DNS hacked - ownership under Cloudflare

stelios.a · August 11, 2023, 6:14pm

Hi all,

Recently one of my domains got hacked due to an old software. The hacker got access to the local DNS and change it’s name server to Cloudflare under his account.
After I saw that change I’ve changed immediately the DNS back to my local server and tried to fix the bug in the software.
To make the long story short, I’ve patched that software and after a few days I added that domain under my Cloudflare account to get benefit of the WAF among others.
When it start resolving to Cloudflare instead of getting the DNS settings that I’ve setup under my Coudflare account it used the hackers Cloudflare account/DNS settings and I had to revert back to my local DNS to solve this.

Is there a way somehow to contact Cloudflare and let them know that this domain belongs to me and should use the records under my account instead of the hackers?

Thanks in advance.

epic.network · August 11, 2023, 6:30pm

Welcome to the Cloudflare Community.

If you want to use the Cloudflare WAF you have to use the Cloudflare proxy. When using the Cloudflare proxy, public DNS requests will return Cloudflare proxy IPs.

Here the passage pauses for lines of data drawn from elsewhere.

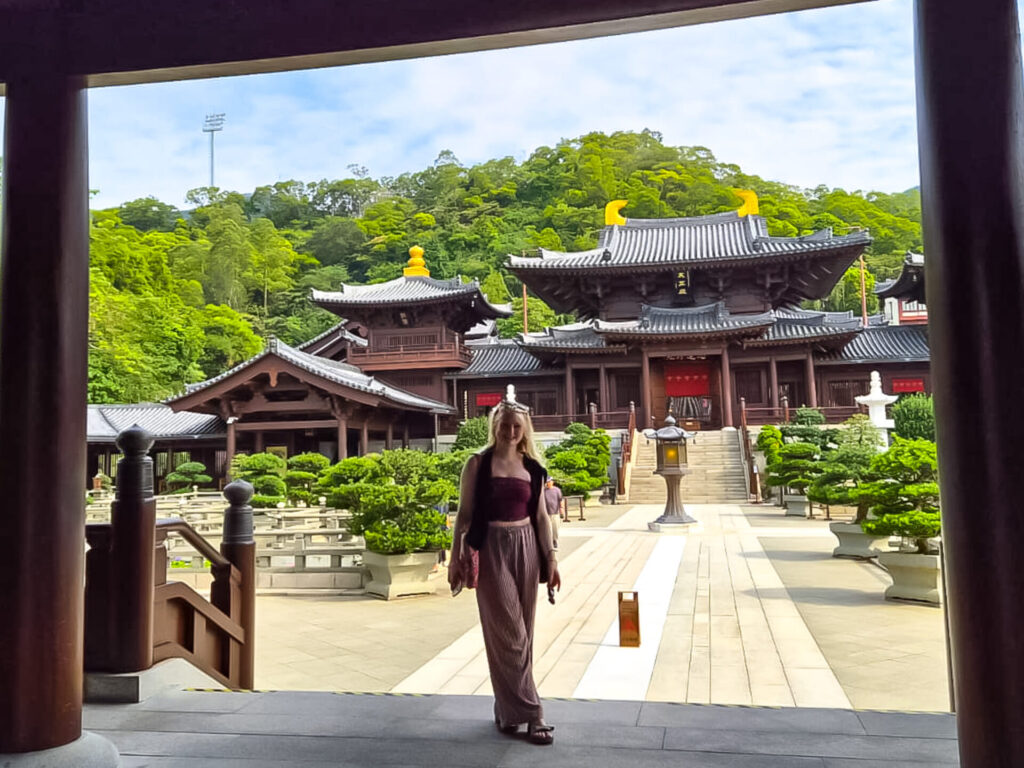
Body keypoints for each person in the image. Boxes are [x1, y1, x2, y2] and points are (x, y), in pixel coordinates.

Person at [449, 389, 561, 746]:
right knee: (509, 633)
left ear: (524, 430)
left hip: (527, 546)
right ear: (494, 426)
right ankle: (533, 712)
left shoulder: (533, 468)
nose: (510, 431)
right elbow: (463, 516)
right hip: (492, 546)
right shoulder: (478, 464)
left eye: (517, 426)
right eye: (504, 425)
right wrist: (454, 556)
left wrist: (552, 558)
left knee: (523, 633)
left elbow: (542, 518)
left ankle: (507, 709)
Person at [543, 477, 565, 548]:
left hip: (555, 512)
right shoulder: (543, 491)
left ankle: (554, 540)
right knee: (548, 528)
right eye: (547, 482)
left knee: (555, 528)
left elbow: (560, 500)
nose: (548, 483)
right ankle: (549, 542)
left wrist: (561, 510)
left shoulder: (557, 490)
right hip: (546, 513)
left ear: (552, 482)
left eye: (549, 482)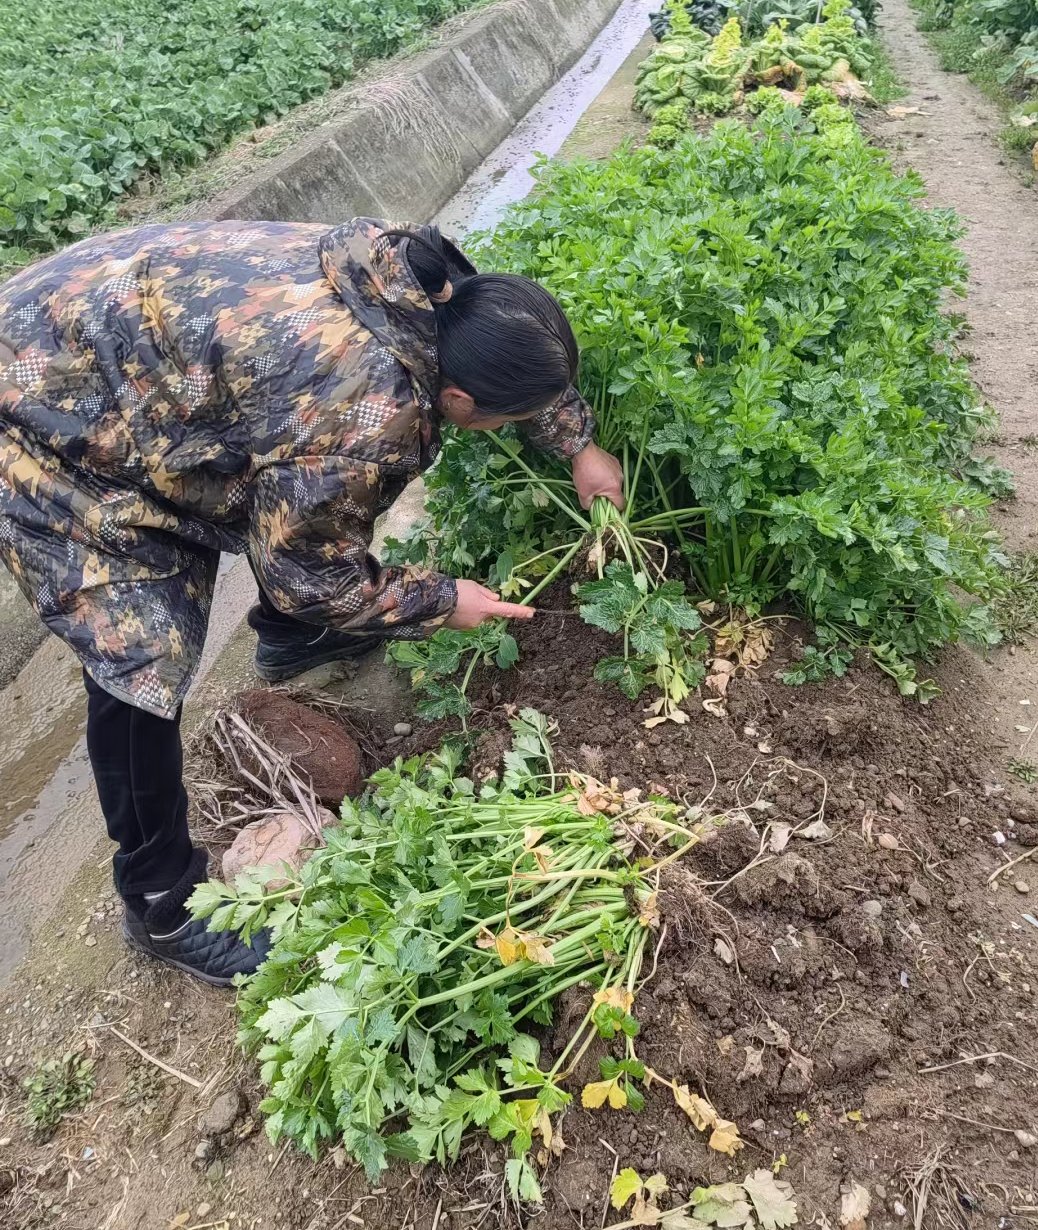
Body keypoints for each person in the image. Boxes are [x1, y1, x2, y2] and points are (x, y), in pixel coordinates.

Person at [0, 218, 624, 985]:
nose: (507, 426)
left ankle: (292, 641)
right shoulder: (360, 412)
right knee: (140, 650)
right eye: (507, 420)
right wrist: (437, 600)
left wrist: (579, 444)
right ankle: (159, 898)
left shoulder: (426, 283)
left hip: (97, 321)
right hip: (39, 407)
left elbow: (303, 500)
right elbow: (311, 573)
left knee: (290, 496)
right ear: (458, 400)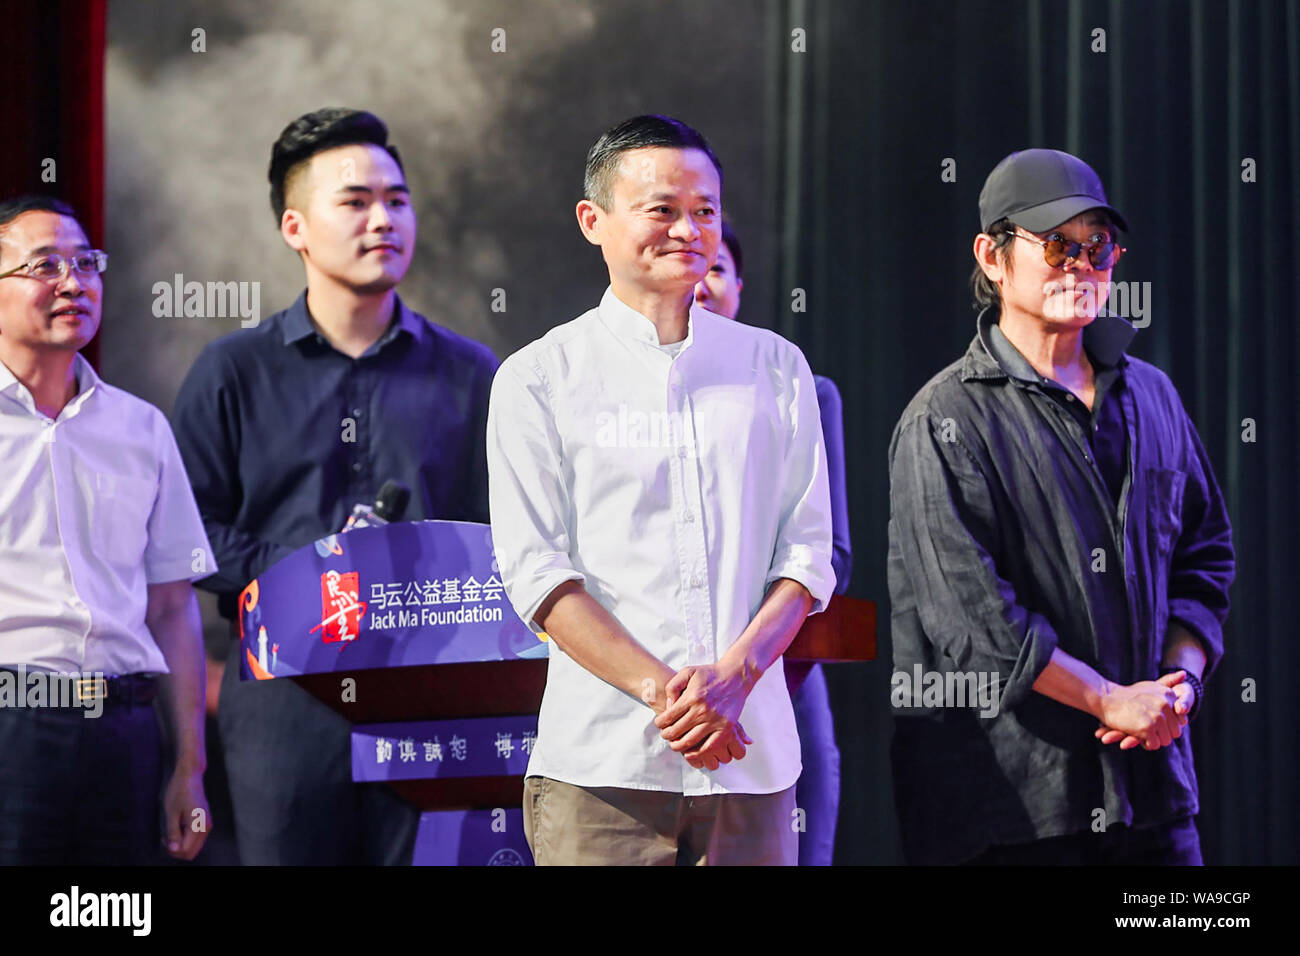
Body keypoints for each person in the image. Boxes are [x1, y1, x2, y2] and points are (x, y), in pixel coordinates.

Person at [487, 114, 835, 866]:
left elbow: (807, 555)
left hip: (751, 761)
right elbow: (537, 572)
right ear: (594, 220)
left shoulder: (776, 367)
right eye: (663, 210)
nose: (690, 229)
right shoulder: (539, 377)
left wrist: (736, 679)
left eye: (705, 211)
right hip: (603, 768)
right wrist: (669, 695)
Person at [887, 149, 1235, 865]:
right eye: (1055, 245)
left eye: (1097, 246)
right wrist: (1109, 700)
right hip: (1014, 809)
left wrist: (1179, 686)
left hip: (1154, 797)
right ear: (992, 256)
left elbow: (1206, 555)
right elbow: (972, 620)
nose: (1080, 265)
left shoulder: (1153, 396)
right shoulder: (944, 416)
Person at [172, 108, 499, 865]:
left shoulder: (470, 371)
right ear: (295, 227)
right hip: (284, 697)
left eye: (397, 199)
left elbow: (500, 534)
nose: (383, 219)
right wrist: (314, 573)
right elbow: (188, 536)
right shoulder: (234, 372)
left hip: (430, 692)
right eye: (355, 202)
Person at [0, 194, 212, 864]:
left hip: (122, 728)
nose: (74, 282)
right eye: (44, 266)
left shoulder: (141, 427)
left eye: (86, 263)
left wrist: (189, 768)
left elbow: (174, 609)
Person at [693, 220, 848, 866]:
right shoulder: (610, 400)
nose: (701, 283)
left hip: (783, 667)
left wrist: (748, 656)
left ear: (740, 286)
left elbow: (832, 553)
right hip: (659, 681)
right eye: (685, 260)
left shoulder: (801, 390)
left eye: (718, 267)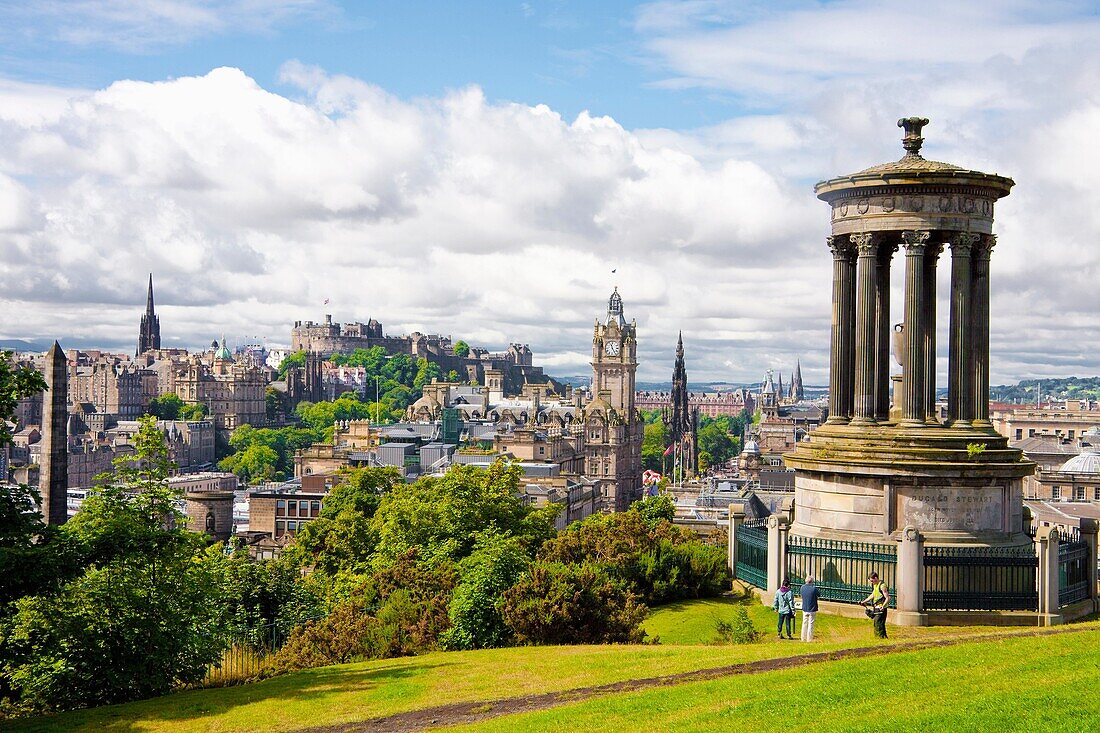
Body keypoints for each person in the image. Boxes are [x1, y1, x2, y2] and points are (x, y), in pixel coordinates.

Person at [860, 571, 890, 639]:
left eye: (872, 581)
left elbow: (887, 598)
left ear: (876, 578)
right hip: (876, 607)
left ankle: (880, 638)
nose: (871, 582)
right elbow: (873, 595)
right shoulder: (875, 585)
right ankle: (882, 637)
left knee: (878, 623)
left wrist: (883, 605)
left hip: (881, 608)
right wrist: (864, 601)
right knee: (877, 623)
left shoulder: (882, 586)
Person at [800, 575, 819, 641]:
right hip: (812, 608)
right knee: (811, 624)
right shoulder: (814, 588)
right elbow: (819, 595)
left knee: (804, 623)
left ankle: (803, 638)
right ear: (811, 582)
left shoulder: (802, 587)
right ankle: (809, 639)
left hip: (805, 607)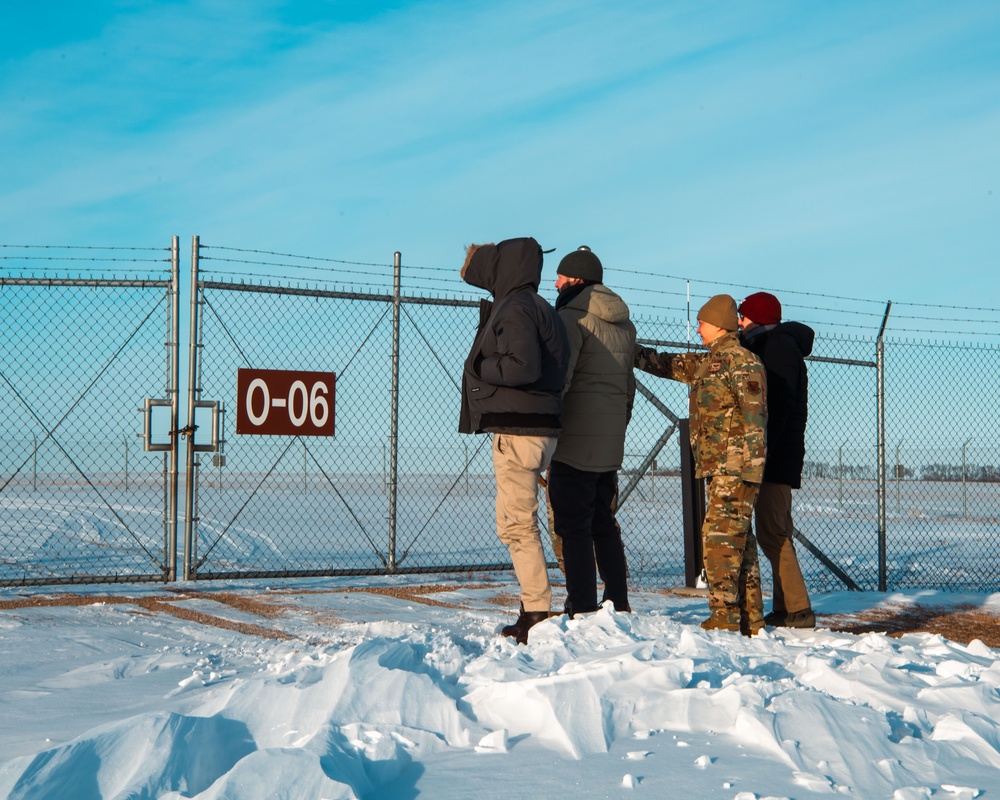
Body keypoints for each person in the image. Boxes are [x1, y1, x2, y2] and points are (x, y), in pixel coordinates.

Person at [634, 295, 767, 635]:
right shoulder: (710, 362)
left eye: (702, 322)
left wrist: (750, 468)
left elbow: (756, 417)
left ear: (719, 323)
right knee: (739, 541)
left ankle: (724, 617)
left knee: (719, 538)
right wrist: (627, 348)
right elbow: (665, 363)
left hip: (736, 467)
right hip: (719, 466)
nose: (697, 328)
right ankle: (751, 618)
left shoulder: (743, 362)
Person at [459, 237, 569, 645]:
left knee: (517, 525)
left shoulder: (517, 308)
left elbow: (523, 367)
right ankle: (536, 605)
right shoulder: (540, 307)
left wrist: (484, 365)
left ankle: (536, 612)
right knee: (518, 523)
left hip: (519, 431)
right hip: (541, 428)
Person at [547, 246, 635, 617]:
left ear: (576, 280)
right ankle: (617, 600)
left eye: (561, 277)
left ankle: (580, 604)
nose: (555, 283)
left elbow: (560, 377)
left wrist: (547, 423)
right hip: (609, 443)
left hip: (574, 443)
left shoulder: (573, 317)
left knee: (572, 526)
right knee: (603, 524)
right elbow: (628, 388)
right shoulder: (624, 325)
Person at [738, 291, 816, 628]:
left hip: (775, 457)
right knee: (777, 531)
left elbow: (780, 407)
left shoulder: (779, 348)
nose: (738, 323)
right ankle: (787, 608)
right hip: (777, 455)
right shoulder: (774, 346)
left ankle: (798, 610)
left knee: (773, 533)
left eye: (742, 317)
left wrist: (762, 449)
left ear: (757, 318)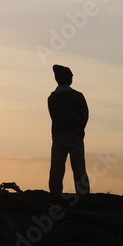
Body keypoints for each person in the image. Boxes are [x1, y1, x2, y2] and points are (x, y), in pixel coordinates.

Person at [48, 64, 90, 196]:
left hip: (58, 134)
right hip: (75, 134)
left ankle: (55, 193)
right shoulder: (77, 96)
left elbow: (53, 116)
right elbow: (85, 115)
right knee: (78, 166)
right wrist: (79, 129)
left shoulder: (52, 98)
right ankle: (82, 193)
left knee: (56, 166)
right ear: (69, 78)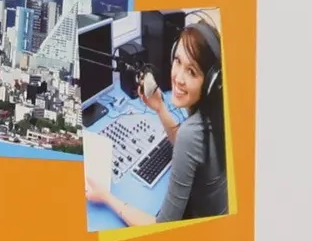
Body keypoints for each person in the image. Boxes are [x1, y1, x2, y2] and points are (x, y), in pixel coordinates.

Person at [86, 15, 230, 227]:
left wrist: (106, 197)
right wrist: (160, 107)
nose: (178, 78)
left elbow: (162, 226)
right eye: (178, 61)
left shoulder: (192, 132)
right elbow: (190, 145)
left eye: (191, 71)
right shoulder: (216, 112)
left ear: (210, 82)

You let Cloudflare know the domain is yours by setting the nameservers assigned in your account at your registrar.

stelios.a · August 13, 2023, 4:21pm

The same nameservers that were assigned to my account are also assigned to the hackers account and changing them at my registrar is having the same affect as I described in my initial post.

epic.network · August 13, 2023, 4:57pm

If you read the article I linked in my previous reply, you will know that is not possible. You may need to consider that your Cloudflare account has been compromised and take appropriate action.

system · August 16, 2023, 4:57pm

This topic was automatically closed 3 days after the last reply. New replies are no longer allowed.